Rui Barbosa era frequentador de Nova Friburgo; o pernambucano Joaquim Nabuco, um dos fundadores da Academia Brasileira de Letras, também frequentava a cidade; Machado de Assis passou uma longa temporada em Friburgo, que também foi muito visitada por outros dois escritores de épocas bem diferentes, Casimiro de Abreu e Carlos Drummond de Andrade. Também o maestro Heitor Villa-lobos fizera seu primeiro concerto em Nova Friburgo, em 1915, pois tinha uma relação próxima com o lugar em função da irmã de seu pai, a tia Zizinha, morar na cidade.
Mas o que traria o ‘Palhaço Negro’, um dos cognomes de Eduardo das Neves, ou também Dudu das Neves, para Nova Friburgo não seriam problemas de saúde, mas sim a arte.
O ‘Crioulo Dudu’, como ele mesmo se autointitulava, fazia parte da cultura circense e veio para Nova Friburgo acompanhando uma companhia de artes que se apresentara na cidade. O ano exato em que ele esteve na pela primeira vez em Nova Friburgo eu não sei dizer, mas o fato é que, apaixonado pelo lugar, passou a visitar Friburgo sempre.
Sua relação com a cidade foi tão íntima, que ele chegou a escrever um teatro de revista encenado na cidade, o ‘Costumes de Friburgo’, e compôs ainda a peça ‘Friburgo na Ponta’. Essa expressão ‘na ponta’ significava na época algo arrojado, moderno, de vanguarda. E de fato Nova Friburgo sempre esteve entre as cidades de mais infraestrutura no estado do Rio de Janeiro. Isto agregado à qualidade de vida que o clima ameno da serra proporcionava fizeram da cidade um polo central de muita efervescência e produção cultural na virada do século XIX para o XX.
Eduardo Sebastião das Neves (1874 – 1919/ Rio de Janeiro) foi descendente de escravos e se tornou um grande artista e militante pelos direitos dos negros no Brasil pós-abolição.
‘Diamante Negro’, ‘Crioulo Dudu’, ‘Dudu das Neves’, ‘Palhaço Negro’… Ele era múltiplo como seus apelidos. Trabalhou na Estrada de Ferro Central do Brasil e também serviu ao exército, como soldado, mas não durou muito tempo na função, pois sua vida boêmia não condizia com a rígida disciplina exigida no cotidiano militar. Compositor, o poeta, como o próprio apelido diz, foi também palhaço circense, algo muito comum para um artista de seu tempo. Mas o que mais marcou sua biografia foram suas canções de lundu e suas modinhas, as quais ele tinha muito orgulho de compor e cantar em público. Destacado, Eduardo foi contrato pela gravadora Casa Edison, em 1906, e, segundo alguns pesquisadores, foi o primeiro cantor negro a gravar um disco no Brasil.

[Dados fornecidos]
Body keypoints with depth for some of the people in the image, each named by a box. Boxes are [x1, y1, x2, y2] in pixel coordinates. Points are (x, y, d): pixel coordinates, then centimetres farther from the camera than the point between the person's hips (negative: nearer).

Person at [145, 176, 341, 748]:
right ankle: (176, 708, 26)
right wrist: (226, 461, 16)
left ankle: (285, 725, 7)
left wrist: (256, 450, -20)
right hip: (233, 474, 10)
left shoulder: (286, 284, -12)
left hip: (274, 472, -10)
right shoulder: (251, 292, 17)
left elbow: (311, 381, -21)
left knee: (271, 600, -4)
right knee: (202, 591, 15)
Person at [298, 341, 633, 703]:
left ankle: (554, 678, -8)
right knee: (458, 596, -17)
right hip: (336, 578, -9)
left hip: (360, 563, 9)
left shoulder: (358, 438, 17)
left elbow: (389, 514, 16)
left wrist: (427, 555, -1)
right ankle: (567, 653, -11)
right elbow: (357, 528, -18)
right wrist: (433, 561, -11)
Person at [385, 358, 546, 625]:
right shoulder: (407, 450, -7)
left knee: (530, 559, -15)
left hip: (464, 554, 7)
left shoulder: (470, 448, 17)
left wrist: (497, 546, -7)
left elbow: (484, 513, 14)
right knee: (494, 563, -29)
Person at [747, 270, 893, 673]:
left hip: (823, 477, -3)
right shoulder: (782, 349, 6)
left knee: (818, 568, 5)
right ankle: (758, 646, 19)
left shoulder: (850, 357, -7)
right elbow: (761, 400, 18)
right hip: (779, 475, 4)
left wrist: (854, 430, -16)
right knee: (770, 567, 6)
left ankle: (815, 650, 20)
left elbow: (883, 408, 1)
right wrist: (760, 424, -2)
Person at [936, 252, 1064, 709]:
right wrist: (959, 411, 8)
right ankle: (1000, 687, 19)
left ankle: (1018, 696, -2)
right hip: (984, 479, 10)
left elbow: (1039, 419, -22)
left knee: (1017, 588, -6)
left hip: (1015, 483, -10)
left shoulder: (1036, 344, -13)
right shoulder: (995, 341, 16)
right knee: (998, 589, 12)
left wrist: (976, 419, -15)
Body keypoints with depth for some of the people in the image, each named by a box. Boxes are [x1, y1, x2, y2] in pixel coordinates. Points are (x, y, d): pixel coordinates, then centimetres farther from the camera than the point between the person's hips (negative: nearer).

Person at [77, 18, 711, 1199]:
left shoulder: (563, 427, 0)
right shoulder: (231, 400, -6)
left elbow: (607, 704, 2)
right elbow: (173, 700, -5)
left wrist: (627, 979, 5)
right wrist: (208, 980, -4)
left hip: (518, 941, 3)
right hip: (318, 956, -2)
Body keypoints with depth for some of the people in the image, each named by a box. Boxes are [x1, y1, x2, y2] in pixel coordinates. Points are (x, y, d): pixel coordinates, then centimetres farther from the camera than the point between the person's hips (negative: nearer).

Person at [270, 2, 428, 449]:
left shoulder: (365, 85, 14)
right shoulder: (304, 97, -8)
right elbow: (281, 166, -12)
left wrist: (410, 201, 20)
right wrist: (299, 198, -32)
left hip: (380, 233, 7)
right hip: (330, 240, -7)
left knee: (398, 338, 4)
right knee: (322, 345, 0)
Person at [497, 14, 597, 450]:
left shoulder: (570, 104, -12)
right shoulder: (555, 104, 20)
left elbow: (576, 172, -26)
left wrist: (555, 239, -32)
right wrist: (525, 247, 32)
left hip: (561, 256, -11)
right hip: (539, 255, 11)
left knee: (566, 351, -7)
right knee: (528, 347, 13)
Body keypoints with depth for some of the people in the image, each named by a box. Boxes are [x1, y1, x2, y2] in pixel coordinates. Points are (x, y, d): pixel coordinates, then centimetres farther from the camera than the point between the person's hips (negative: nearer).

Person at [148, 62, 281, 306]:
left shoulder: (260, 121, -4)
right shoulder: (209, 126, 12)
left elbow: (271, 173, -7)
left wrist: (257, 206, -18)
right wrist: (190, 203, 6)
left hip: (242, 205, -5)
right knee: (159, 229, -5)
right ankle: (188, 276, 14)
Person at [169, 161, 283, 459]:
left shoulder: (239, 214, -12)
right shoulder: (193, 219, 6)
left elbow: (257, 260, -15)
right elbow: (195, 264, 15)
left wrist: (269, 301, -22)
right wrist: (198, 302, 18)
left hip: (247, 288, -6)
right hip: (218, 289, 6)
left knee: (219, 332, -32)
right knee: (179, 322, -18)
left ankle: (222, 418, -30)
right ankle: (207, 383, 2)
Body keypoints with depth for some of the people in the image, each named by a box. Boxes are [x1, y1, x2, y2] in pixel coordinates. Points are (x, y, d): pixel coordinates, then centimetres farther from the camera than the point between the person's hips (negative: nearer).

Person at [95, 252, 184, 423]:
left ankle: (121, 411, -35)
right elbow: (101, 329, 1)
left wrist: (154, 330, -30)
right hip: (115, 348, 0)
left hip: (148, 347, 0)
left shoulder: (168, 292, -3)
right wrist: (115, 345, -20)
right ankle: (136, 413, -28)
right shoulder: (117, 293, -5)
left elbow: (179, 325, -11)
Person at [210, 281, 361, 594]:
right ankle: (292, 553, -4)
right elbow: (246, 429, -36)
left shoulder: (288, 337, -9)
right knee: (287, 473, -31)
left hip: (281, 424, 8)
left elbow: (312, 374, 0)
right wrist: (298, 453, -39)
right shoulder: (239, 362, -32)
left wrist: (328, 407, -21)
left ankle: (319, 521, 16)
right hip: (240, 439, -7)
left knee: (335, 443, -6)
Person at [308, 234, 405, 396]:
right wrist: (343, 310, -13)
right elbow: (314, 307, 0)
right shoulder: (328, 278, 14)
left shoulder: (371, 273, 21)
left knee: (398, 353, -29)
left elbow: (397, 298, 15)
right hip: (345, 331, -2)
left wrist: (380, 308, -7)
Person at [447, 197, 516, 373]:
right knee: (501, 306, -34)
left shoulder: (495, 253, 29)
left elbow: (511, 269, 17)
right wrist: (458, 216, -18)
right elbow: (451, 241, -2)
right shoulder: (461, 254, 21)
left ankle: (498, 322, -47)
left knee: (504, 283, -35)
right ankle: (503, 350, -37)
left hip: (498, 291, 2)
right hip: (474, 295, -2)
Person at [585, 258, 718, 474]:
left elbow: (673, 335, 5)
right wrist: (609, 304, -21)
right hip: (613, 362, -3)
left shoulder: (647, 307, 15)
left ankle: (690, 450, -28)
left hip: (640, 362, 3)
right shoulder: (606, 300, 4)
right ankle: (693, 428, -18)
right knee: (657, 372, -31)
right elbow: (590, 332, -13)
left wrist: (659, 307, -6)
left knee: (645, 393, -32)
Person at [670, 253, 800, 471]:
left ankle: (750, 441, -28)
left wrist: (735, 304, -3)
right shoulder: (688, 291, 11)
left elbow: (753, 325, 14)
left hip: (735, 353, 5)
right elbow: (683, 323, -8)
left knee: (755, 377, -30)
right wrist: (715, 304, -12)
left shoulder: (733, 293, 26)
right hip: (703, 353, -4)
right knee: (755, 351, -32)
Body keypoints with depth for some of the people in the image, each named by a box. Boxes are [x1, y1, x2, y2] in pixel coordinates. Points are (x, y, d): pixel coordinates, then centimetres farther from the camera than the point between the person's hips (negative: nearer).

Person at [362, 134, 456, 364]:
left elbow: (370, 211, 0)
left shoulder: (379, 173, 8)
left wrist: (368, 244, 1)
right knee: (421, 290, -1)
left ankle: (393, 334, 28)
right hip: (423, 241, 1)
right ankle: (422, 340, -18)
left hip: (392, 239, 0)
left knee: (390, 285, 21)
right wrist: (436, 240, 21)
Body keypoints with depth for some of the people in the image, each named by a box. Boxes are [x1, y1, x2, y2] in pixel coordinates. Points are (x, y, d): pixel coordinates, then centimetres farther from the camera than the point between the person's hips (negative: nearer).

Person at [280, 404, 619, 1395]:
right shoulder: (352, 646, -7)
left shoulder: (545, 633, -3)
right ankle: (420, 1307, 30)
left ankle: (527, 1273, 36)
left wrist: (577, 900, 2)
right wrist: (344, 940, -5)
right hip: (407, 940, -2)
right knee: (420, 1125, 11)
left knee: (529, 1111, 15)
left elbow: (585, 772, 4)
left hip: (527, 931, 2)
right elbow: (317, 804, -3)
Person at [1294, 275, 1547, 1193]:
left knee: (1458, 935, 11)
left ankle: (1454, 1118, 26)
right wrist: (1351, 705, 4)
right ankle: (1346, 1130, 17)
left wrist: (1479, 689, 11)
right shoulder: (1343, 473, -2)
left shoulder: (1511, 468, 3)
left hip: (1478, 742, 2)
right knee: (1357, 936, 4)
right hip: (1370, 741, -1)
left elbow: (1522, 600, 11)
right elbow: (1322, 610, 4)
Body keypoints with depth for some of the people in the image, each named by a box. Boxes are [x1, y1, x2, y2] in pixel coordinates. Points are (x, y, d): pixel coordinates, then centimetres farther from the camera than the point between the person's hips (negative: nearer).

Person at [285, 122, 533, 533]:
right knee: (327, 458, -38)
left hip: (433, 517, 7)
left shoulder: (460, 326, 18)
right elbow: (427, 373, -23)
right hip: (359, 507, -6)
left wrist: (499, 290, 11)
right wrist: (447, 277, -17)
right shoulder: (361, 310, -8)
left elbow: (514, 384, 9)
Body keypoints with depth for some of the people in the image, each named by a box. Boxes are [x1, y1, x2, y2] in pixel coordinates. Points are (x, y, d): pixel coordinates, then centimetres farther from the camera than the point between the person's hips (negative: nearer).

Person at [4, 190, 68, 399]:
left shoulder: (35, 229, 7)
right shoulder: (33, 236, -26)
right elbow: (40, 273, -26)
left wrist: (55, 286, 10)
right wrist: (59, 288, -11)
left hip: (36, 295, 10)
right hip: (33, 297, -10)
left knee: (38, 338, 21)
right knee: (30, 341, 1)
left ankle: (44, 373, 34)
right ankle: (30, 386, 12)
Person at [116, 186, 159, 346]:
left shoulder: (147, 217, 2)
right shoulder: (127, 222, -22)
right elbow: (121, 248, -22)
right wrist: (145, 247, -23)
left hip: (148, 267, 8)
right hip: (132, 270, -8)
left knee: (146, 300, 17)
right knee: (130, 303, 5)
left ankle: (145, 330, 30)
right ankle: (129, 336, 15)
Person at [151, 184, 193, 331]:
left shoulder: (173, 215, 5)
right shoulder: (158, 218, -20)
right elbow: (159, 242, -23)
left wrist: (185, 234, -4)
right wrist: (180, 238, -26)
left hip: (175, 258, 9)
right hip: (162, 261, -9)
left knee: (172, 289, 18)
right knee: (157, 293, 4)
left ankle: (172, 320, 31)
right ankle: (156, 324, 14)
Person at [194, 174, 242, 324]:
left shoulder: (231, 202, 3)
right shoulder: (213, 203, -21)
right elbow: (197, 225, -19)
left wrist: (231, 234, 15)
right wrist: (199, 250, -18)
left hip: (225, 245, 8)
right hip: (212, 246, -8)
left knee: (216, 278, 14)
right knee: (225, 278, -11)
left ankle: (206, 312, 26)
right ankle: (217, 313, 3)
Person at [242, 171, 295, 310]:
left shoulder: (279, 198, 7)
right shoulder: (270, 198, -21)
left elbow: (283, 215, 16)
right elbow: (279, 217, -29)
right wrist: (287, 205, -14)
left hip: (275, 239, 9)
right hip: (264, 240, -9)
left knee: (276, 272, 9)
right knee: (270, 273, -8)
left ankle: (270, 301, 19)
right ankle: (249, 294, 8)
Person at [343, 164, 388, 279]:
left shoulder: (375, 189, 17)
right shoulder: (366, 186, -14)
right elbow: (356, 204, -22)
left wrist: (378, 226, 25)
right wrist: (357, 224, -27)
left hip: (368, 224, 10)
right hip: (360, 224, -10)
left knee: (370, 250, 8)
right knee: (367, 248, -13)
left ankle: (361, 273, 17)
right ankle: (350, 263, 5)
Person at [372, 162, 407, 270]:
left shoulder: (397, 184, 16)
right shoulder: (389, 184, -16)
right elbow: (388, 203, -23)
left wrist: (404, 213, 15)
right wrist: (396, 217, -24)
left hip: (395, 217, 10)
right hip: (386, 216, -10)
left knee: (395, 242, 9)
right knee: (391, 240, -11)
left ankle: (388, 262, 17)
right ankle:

[Tarefas pedidas]
[A] Imprima o trecho do texto sobre Eduardo das Neves a partir das palavras "Sua relação com", parando logo depois de "XIX para o XX.".
[B] Passe para uma lista o parágrafo do texto sobre Eduardo das Neves que começa com "Sua relação com a cidade", mantendo os fatos principais.
A listagem não tem nada a ver com o texto.

[Respostas]
[A]
Sua relação com a cidade foi tão íntima, que ele chegou a escrever um teatro de revista encenado na cidade, o ‘Costumes de Friburgo’, e compôs ainda a peça ‘Friburgo na Ponta’. Essa expressão ‘na ponta’ significava na época algo arrojado, moderno, de vanguarda. E de fato Nova Friburgo sempre esteve entre as cidades de mais infraestrutura no estado do Rio de Janeiro. Isto agregado à qualidade de vida que o clima ameno da serra proporcionava fizeram da cidade um polo central de muita efervescência e produção cultural na virada do século XIX para o XX.

[B]
- A ligação de Eduardo das Neves com Nova Friburgo foi muito próxima: ele escreveu o teatro de revista "Costumes de Friburgo", encenado na cidade, e compôs a peça "Friburgo na Ponta".
- Na época, "na ponta" queria dizer algo arrojado, moderno, de vanguarda.
- Nova Friburgo sempre esteve entre as cidades com mais infraestrutura no estado do Rio de Janeiro.
- Essa infraestrutura, somada à qualidade de vida trazida pelo clima ameno da serra, fez da cidade um polo de muita produção cultural na virada do século XIX para o XX.